Full Name: Mr. Albert Einstein
Date of Birth: March 14, 1879
Place of Birth: Ulm, Württemberg, Germany
Died: April 18, 1955
Place of Death: Princeton, New Jersey, USA
Classification: Scientists & Thinkers


Short Biography of Albert Einstein

Receiving a compass at the age of five from his father ignited the passion to learn about the invisible forces of nature in young Albert Einstein. As the compass pointed northward, he gasped in disbelief that something unseen should have such a profound affect. From that time on, his voracious appetite involving the physical world around him would control his destiny.

As a calm, collect and patient child, Einstein spent long hours reading books. He also attended a Catholic elementary school, even though his family was of Jewish descent. Further enhancing his intellectual upbringing, his uncles provided him with books on philosophy, math, and science. With a fortitude in science and math coupled with an open-minded upbringing in education, Einstein taught himself Euclidean Geometry and Calculus before the age of fourteen. At the age of 16, after quitting school he came up with one of his first theories of light and relativity – that the speed of light is separate from the observer – as he looked into a mirror, an experiment often dubbed “Albert Einstein’s Mirror”.

After finishing secondary school, Albert attended the Federal Polytechnic Institute and went on to teach there in 1900. After his teaching sting, Einstein went on to work for the Swiss Patent Office where he would examine other’s applications. He soon married Mileva Marić who, as it has been often debated, collaborated or was at least influential on Einstein’s publications.

Just five years later, Einstein obtained his doctorate from the University of Zurich with his theory about the molecular dimensions. In this same year, he published four groundbreaking papers. In these papers, he discusses the photoelectric effect (for which he would be awarded a Nobel Prize), relativity, and the movement of molecules. But, by 1911, Einstein was focusing more on his theories of relativity, which would only be measurable during a solar eclipse. Scientists and physicists all around the globe stood by to wait for the measurable outcome that would prove that light could bend in a gravitational field. Einstein’s theory proved correct, which would solidify his place as the world’s top physicists.

Albert Einstein received more honorary doctorate degrees than can be counted on both hands. For his work in science, mathematics, and philosophy, Einstein not only became a popular icon of the time, which included recognition of his famed E=MC2 theory, but gave him the freedom to work and lecture in the United States, where he became a citizen.

Albert Einstein rejected violent governments and renounced his own nationality on more than two occasions while living in Europe. During Germany’s rise to power, before World War II, Einstein and other scientists knew it was using Uranium in an attempt to make an atomic weapon.
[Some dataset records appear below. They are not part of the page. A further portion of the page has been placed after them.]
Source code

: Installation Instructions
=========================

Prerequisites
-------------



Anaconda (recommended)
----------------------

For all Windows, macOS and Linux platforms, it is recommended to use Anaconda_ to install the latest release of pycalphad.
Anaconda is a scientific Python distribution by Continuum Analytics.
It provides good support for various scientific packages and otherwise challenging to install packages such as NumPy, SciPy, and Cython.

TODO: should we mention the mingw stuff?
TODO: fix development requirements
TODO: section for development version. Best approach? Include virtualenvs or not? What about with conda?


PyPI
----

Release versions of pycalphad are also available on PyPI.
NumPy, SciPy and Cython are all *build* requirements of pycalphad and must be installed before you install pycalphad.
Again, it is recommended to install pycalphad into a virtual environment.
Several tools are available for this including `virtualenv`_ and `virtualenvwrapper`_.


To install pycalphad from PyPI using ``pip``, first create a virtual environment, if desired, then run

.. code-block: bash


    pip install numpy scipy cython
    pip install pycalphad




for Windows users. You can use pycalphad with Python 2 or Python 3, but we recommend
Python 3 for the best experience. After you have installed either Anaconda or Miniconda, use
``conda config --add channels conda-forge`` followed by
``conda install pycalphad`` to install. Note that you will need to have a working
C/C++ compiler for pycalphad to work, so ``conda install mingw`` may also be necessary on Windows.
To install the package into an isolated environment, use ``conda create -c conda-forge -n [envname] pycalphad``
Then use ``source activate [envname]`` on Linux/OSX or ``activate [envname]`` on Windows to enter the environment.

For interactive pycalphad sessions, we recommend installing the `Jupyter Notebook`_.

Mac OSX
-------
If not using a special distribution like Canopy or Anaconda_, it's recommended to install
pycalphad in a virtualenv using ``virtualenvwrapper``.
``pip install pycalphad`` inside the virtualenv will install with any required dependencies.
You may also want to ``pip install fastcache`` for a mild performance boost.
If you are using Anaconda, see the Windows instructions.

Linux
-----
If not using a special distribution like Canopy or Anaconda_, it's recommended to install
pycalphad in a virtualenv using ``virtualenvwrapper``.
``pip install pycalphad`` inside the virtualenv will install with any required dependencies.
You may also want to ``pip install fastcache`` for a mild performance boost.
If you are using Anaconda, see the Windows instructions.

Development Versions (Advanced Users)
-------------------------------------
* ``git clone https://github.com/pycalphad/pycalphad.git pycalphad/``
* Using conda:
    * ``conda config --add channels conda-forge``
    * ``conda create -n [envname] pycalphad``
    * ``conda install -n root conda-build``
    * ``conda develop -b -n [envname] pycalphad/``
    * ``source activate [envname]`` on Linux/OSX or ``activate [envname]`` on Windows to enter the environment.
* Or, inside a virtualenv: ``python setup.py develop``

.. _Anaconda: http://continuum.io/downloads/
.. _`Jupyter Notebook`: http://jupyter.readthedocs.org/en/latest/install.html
Although not directly involved in its manufacturing, Einstein’s theories of molecular movement and energy were used to create the first atomic weapon, dubbed the “Manhattan Project” for the United States.

While no one biography written about Einstein could cover all his contributions to science and humanity, the impact he had over mankind is undisputed. In the mid-1900s, Einstein was invited to become the second president of Israel, which he declined in order to remain in the United States to continue his studies. He did, however, help establish the Hebrew University of Jerusalem. And, even though he died in 1955, Albert Einstein was named Person of the Century by TIME Magazine in 1999.